Softball player emotions are a part of the game.  It is easy to go from great elation after a home run to complete deflation as the opponents return the favor with 3 runs of their own after you just went ahead by 2.   These emotions can be a result of events before, during and even after a game or practice. It could be something that happened or something that the player thinks is going to happen such as being substituted out because she made an error.

By being aware of those emotions and the way the body and mind respond to them, softball players can prepare and intercept some of the potentially destructive results.  It is useful for players and coaches to know about the inner and outer responses to perceptions.

Components of Softball Player Emotions

Physiological changes

A batter is arriving at the plate, with a runner on second base and 1 out in the bottom of the 7th inning and the team is down by 1 run.  Is she aware of what is physiologically happening to her?  The changes that occur are automatic or a part of the autonomic nervous system.  Without having mental training skills to combat the initial signs of stress, the body will respond.  Some of the signs of stress for the softball player include:

  • increased heart rate
  • skin conductance (or sweating)
  • increased breathing

As a coach, we can see signs of stress in the way they react and respond to it.  Some of the things we can watch for are facial expressions, continuous movement and a general tenseness in their ready position.

Action Tendencies

A fielder at third base clinches and turns away as the ball is coming towards her off the bat.  This is a sign of course that she is afraid of the ball.  Perhaps she got hit at practice or is new to the position. We see this often when a ball is hit and there is potential for contact with the fielder.  Fly balls will see fielders turning away and moving their head back away from the ball or shrug their shoulders closer together in a protective motion as it is arriving.  Fielders will crunch their shoulders together and straighten their arms as they lift their shoulders to avoid getting hit anywhere by the ball or you might see their head lean back on receiving a throw.  We see this more in new fielders and fielders who are afraid of getting hurt or have gotten hurt before.
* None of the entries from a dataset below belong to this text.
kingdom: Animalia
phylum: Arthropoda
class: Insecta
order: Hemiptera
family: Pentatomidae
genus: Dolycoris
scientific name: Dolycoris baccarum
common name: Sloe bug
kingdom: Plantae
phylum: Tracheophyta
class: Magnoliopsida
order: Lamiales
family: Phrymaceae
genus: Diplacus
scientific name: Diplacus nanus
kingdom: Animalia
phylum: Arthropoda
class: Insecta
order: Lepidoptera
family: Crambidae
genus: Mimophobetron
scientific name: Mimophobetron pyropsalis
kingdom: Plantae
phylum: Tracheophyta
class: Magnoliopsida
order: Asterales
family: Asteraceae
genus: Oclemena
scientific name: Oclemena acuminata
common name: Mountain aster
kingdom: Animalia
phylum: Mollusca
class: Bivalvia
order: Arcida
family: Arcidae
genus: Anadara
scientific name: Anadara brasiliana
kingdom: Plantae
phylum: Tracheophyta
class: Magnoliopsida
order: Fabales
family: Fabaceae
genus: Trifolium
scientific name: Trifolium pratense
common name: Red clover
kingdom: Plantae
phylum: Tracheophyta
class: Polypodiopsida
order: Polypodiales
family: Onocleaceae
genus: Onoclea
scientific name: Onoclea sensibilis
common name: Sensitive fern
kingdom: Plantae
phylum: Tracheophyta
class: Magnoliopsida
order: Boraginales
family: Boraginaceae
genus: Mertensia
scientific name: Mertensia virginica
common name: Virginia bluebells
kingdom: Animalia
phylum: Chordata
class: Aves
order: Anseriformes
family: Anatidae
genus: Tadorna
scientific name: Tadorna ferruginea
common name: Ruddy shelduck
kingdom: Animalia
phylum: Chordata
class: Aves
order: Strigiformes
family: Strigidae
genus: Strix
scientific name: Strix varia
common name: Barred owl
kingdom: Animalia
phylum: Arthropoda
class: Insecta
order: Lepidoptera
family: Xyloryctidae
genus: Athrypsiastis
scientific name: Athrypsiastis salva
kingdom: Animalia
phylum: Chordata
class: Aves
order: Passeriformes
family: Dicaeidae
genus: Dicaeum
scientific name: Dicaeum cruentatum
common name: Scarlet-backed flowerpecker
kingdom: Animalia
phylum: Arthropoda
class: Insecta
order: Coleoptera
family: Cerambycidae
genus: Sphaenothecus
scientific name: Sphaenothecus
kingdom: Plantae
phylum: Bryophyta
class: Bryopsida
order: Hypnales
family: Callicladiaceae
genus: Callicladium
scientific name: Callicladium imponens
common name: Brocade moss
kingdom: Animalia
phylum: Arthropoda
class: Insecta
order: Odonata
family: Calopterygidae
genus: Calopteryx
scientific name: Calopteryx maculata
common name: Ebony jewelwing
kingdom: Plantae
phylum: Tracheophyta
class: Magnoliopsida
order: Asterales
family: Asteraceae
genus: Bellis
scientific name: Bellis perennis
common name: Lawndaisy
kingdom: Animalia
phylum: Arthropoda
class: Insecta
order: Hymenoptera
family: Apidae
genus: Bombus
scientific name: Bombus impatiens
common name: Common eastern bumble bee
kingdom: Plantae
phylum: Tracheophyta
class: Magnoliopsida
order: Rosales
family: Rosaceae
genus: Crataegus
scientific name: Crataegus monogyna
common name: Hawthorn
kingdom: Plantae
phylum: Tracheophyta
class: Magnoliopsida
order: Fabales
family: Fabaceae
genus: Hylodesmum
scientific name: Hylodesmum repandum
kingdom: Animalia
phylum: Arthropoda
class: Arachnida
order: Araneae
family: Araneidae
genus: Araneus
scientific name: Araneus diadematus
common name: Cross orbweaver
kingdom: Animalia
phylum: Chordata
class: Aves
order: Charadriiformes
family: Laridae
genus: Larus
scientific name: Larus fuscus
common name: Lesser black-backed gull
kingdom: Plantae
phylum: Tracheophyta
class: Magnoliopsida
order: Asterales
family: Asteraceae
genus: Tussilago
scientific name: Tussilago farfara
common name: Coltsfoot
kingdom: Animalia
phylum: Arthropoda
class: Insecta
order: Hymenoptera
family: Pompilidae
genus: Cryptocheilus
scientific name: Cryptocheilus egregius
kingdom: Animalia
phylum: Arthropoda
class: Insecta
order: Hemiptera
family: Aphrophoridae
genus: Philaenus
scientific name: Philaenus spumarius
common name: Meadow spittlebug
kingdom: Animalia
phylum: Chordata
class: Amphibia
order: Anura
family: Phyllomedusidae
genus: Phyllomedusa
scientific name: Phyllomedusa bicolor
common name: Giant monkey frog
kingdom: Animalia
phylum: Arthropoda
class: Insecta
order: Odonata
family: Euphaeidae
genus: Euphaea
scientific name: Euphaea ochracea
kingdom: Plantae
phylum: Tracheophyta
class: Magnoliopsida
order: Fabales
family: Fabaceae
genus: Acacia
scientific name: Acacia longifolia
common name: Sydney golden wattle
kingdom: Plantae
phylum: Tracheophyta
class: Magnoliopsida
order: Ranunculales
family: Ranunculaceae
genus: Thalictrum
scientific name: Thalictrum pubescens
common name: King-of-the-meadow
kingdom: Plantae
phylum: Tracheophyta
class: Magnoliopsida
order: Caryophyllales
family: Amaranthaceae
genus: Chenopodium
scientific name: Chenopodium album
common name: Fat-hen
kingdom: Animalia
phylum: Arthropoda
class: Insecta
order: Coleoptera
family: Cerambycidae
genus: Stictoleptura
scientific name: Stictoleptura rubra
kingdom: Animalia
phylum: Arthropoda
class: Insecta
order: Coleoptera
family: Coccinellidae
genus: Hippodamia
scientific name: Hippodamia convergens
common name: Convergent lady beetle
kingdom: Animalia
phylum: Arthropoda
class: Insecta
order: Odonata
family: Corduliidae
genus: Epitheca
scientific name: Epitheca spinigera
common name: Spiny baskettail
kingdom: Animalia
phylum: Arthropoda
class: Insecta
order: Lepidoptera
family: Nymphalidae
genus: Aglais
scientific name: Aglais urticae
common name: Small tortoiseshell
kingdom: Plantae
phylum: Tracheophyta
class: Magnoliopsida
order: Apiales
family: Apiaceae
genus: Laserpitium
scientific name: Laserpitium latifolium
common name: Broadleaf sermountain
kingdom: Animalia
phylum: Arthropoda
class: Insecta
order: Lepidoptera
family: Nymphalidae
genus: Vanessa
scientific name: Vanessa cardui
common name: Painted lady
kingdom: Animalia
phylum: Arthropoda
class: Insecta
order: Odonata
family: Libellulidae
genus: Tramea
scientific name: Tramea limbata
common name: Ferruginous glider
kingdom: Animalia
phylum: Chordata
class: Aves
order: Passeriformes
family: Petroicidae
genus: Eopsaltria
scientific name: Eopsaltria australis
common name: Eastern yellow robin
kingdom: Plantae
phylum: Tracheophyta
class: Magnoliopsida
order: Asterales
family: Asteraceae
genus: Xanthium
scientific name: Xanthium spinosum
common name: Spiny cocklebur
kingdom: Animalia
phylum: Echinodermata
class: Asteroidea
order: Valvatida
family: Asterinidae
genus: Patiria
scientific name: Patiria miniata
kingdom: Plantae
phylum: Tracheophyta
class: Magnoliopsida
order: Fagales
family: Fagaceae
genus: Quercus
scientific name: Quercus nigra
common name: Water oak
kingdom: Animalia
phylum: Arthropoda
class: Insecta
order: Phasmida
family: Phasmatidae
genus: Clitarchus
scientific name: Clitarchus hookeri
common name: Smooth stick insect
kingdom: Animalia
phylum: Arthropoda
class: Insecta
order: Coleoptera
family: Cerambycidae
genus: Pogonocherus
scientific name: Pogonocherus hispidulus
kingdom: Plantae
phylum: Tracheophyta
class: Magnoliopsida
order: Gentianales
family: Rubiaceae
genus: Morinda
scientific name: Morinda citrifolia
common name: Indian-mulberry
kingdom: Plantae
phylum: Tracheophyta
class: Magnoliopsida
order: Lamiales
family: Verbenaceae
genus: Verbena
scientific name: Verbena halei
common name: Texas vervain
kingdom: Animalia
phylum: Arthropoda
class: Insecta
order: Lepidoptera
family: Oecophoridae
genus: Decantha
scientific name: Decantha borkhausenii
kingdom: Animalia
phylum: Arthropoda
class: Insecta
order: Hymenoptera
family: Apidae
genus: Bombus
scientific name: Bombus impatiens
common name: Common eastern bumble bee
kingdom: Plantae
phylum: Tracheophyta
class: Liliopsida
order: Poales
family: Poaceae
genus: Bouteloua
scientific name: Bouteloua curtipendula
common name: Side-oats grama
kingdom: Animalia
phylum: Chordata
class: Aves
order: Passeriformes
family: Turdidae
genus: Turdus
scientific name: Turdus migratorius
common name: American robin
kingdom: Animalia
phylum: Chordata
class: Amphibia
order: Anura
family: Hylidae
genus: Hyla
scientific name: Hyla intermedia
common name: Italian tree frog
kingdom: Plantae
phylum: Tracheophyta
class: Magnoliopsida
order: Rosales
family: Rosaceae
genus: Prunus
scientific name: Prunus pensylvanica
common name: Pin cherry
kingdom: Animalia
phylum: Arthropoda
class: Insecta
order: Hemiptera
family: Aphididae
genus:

We might also see a player who has been substituted or does not start in a game that she thought she would who sits alone in the dugout because she is either angry or hurt that she does not feel a part of the game.  Or a batter who is standing at the plate, holding the bat close to her body with her shoulders crunched in trying to avoid being hit.  These responses often go deeper than a simple action and are a part of her core characteristics and personality.

Subjective Experience

Many players are aware enough about their emotions that they know how they are feeling at any given time during a game.  The less common knowledge though, is that they are able to intervene if needed and even have the potential to capitalize on that feeling.  What I am talking about is being able to deal with the stresses and feel the confidence that comes with feeling good and ready to go.  This element is the most useful one as it can effect the other ones and the player has a level of control over how the emotions can effect their performance.

The Mental Training Connection

Even with minimal experience in mental training, softball player emotions can be managed at least to some degree.  With practice in application during training, emotional control will become as second nature as throwing.  Get your head in the game does not work for female athletes especially.  It may give you a very short term result, like a few plays or even an inning but is not healthy at all for the long term.

By teaching your team about mental training skills and strategies, and giving them opportunities to solidify those skills, you are not only making their game better but their daily lives as well.  Relaxation techniques for example will work wonders when auditioning for a play or entering a final exam.  Communication skills will not only help inter team relations but relations at home, at school and in employment as well.

As you can see, these components do not only relate to softball or any sport for that matter.  They are applicable for everything that we encounter and can be referred to in almost any situation.  So, something you may start to improve your teams performance this season will solidify the game for seasons to come and give your players tools for life as well.